Yahudi Dükkanı

16:19 ebru altin 2 Comments

Blogum aracılığıyla sizlerle paylaştığım bu kitabı planlarıma göre daha önceden tanıtma gibi bir düşüncem olmuş olsa da ülkemizde yaşanan olaylardan dolayı yazma işlemini ancak bugün itibariyle gerçekleştirebiliyorum.  Bu gecikmeden dolayı lütfen kusuruma bakmayın demeyi de ihmal etmiyorum tabii.  

Kitabımızın ismi Yahudi Dükkanı… Adını daha önce duymuş muydunuz bilemiyorum ama bir kitap alışverişi sırasında öncelikle isminin, ardından ise kapak tanıtım yazısının ilgimi fazlasıyla çekmiş olmasından dolayı dayanamayıp aldığım kitaplardan birisiydi bu kitap.

Kitabın içeriğine tam girmeden önce Yahudilere dair şu detayı, ön bilgi mahiyetinde vermekte yarar görüyorum açıkçası.

Çeşitli kaynaklarda Yahudiler için yüzyıllarca oradan oraya sürüklendikleri ve çektikleri eziyetlerden sonra da vahşice öldürüldükleri yazar. Ne kadar doğru, ne kadar yanlış bilemem tabii ki… 

Ancak yüzyıllar süren sürgün hayatları boyunca Yahudiler’de ister istemez kendileri için bir koruma mekanizması geliştirmişlerdir. Zaman içinde de dünyanın çeşitli yerlerine dağılıp, mevcudiyetlerini sürdürmek adına gizli bir örgütlenme içine girişmişlerdir. Zeki olanları bulunduğu yerlerde yönetim kademesine yakın yerlerde bulunurken, ticaretle uğraşanlarda kısa sürece zengin olmuşlardır zaten.

Dolayısıyla geçmişin acı tecrübelerini her zaman hatırlarında tutup, mevcudiyetlerini sürdürmek adına daima güçlü olabilmenin yollarını da arayıp, durmuşlar her zaman.

Kitabın arka kapağında “Gerçek bir kelepir arıyorsan, hayatı kazanırken yaşamalısın,” sözüyle karşı karşıya kaldığımda açıkçası aklıma ilk gelen Yahudilerin bu zamana kadar çektikleri sıkıntılar oldu.
Vay be dedim kendi kendime, bilmediğimiz yada daha önce yüzeysel bir şekilde duyduğumuz ama bir şekilde boşvermişlik içerisinde oralı olmadığımız ne hikayeler varmış.  

Tanıtım yazısına hızla göz gezdirdikten sonra sayfaları hızla çevirmek suretiyle kendimi bir anda hikayenin içerisinde buluverdim.
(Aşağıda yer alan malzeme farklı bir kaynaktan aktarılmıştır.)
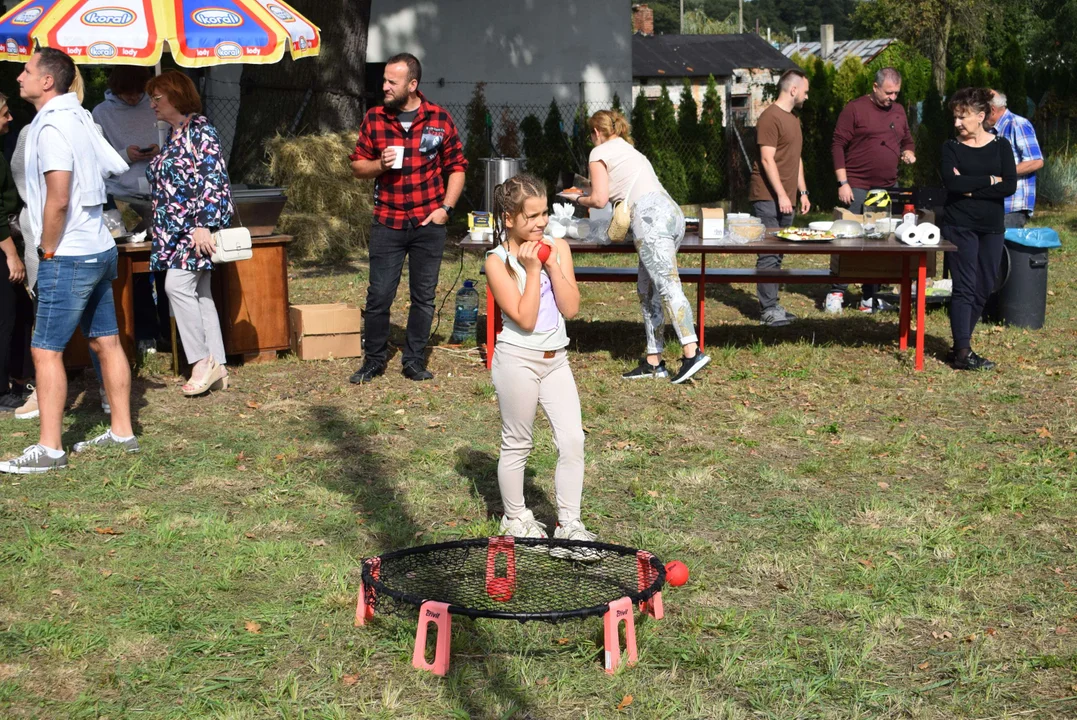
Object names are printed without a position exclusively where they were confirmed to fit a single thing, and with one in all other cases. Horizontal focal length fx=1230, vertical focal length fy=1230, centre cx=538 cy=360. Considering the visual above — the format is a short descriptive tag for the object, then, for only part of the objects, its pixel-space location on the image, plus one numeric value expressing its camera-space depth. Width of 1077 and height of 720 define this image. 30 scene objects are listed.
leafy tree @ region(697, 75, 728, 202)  20.67
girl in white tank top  4.61
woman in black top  8.12
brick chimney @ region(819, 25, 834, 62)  74.86
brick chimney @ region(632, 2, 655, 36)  54.44
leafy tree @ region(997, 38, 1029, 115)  22.08
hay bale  14.65
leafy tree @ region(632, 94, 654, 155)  20.39
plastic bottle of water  9.67
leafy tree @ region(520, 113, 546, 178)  19.39
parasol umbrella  8.70
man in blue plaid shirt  9.37
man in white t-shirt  5.92
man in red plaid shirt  7.94
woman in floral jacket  7.57
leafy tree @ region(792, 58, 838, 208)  20.02
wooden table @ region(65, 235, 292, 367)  8.77
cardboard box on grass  8.99
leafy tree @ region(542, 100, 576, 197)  19.41
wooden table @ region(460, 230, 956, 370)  8.40
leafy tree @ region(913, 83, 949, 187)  20.59
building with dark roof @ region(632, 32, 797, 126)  47.91
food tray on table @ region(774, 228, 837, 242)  8.52
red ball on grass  4.58
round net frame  4.34
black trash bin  9.84
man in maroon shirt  10.48
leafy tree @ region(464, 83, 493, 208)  18.11
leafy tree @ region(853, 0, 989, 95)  47.06
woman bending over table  8.02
Ne yalan söyleyeyim benim için film tadında olan kitaplardan birisi oldu Yahudi Dükkanı…

İnsanın doğup büyüdüğü, alıştığı topraklardan göç etmesi ve toplum içinde azınlık olarak hayatını sürdürmesi belki de başa gelebilecek en büyük zorluklardan biri. Çünkü türlü engellerle kabul görme mücadelesini de beraberinde getirir bu durum. Tıpkı daha iyi bir yaşam rüyasını gerçeğe dönüştürmek için yollara çıkan Bransonların göze alabildikleri gibi…
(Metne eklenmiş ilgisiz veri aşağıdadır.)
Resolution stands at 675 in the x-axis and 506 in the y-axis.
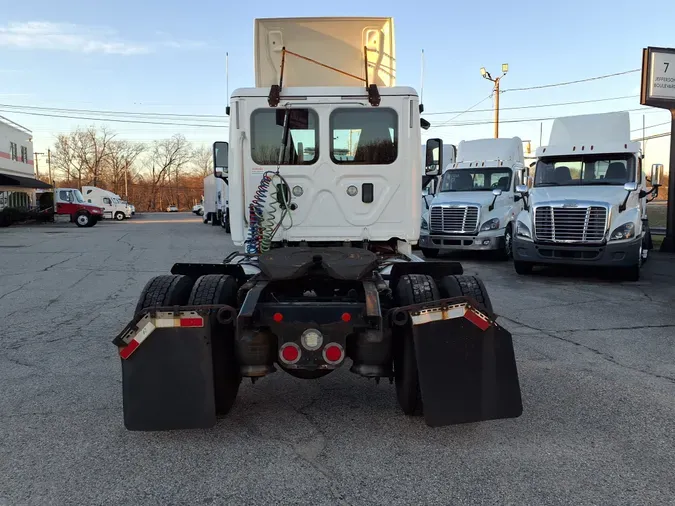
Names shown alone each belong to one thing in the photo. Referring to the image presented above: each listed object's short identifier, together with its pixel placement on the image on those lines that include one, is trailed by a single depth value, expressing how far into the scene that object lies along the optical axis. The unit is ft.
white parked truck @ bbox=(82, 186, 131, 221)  158.30
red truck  112.88
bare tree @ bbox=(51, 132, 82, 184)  288.71
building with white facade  123.54
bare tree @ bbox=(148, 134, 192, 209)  336.49
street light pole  113.91
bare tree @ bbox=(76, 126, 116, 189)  290.97
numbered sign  52.24
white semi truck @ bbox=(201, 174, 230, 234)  101.38
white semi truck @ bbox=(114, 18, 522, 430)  11.67
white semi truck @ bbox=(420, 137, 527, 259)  47.03
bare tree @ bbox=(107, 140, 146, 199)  302.86
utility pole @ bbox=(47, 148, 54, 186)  280.02
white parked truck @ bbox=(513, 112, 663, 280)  34.86
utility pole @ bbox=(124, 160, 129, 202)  297.12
Publisher Weekly’nin de dediği gibi Yahudi Dükkanı, kimi zaman yürek burkan, kimi zaman da tebessüm ettiren bir ailenin anılarının gün yüzüne çıkarılmasıdır. Umutların, yenilgilerin, zaferlerin bir arada olduğu bu hikaye, hayatı olduğu gibi kabul ederken, bir yanımızın da umuda tutunması gerektiğini bizlere hatırlatmadan edemiyor.